Britain was also a relatively late starter. Ideas of starting a public art museum had been kicked around for some time, but nothing had ever come to fruition. In the late 1700's the collection of the late Sir Robert Walpole was offered for sale, and some government officials thought that this would be a prime opportunity to start a national gallery, but the government ultimately let the opportunity pass. (The Walpole Collection was later purchased by Catherine the Great and is now part of the Hermitage Museum.) Another collection, this one belonging to Sir Francis Bourgeois, was bequeathed to Dulwich College in 1811.
It wasn't until 1824, when Britain unexpectedly received payment of a war debt from Austria that funds were allocated to start a national art gallery. The first purchase was of 38 paintings from the collection of John Julius Angerstein, a Russian emigre banker who had died in 1823. The purchase included works by Raphael and Hogarth. Further paintings were acquired in 1826, from the collection of George Beaumont (who had offered them earlier, but only on the condition that a suitable building was found to display them) and in 1828 by a bequest from the Reverend William Howell Carr.
The collection was originally housed in Angerstein's former townhouse at 100 Pall Mall. Later, the collection briefly resided at 105 Pall Mall, before being moved to its current location in Trafalgar Square.

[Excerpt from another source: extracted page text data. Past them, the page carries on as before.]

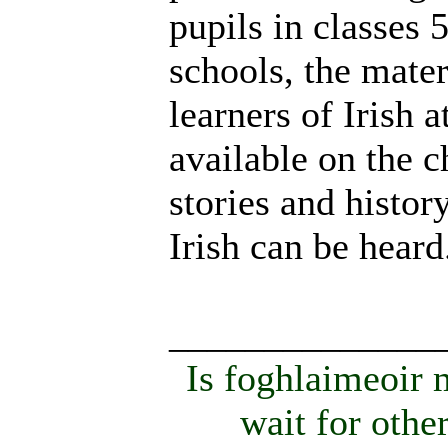
pupils in classes 
schools, the mater
learners of Irish 
available on the 
stories and histor
Irish can be heard
______________
Is foghlaimeoir
wait for othe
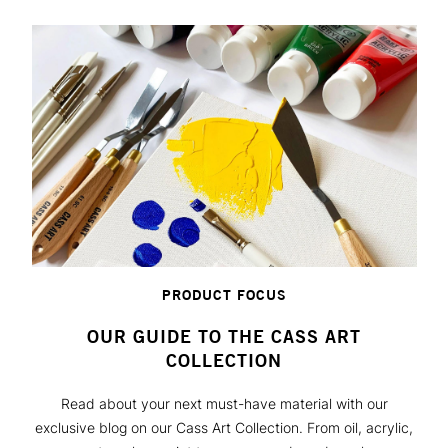
PRODUCT FOCUS
OUR GUIDE TO THE CASS ART
COLLECTION
Read about your next must-have material with our
exclusive blog on our Cass Art Collection. From oil, acrylic,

The Trafalgar Square location was chosen because it was deemed to be equally accessible to all social classes in London.
During World War II, the art works were removed from the museum, and stored in a slate quarry in North Wales, where it was believed that they would be safe from the bombings. (Murals remained at the gallery, but were hidden under white paint and reinforced with marble.) The museum director had originally hoped to ship them to Canada, but Churchill had told him to "bury them in caves or in cellars, but not a picture shall leave these islands." Eventually, a "Picture of the Month" project was developed, in which one painting each month would be removed from the quarry, and put on public display in the National Gallery.
The British National Gallery remains truly a public institution. Admission is free (with the exception of certain special exhibits) and the museum is committed to making the exhibit accessible to all areas of Britain through its Touring Exhibitions.
Illustration: 100 Pall Mall, the first site of the British National Gallery.
From a lithograph by Charles Hullmandel, Public Domain.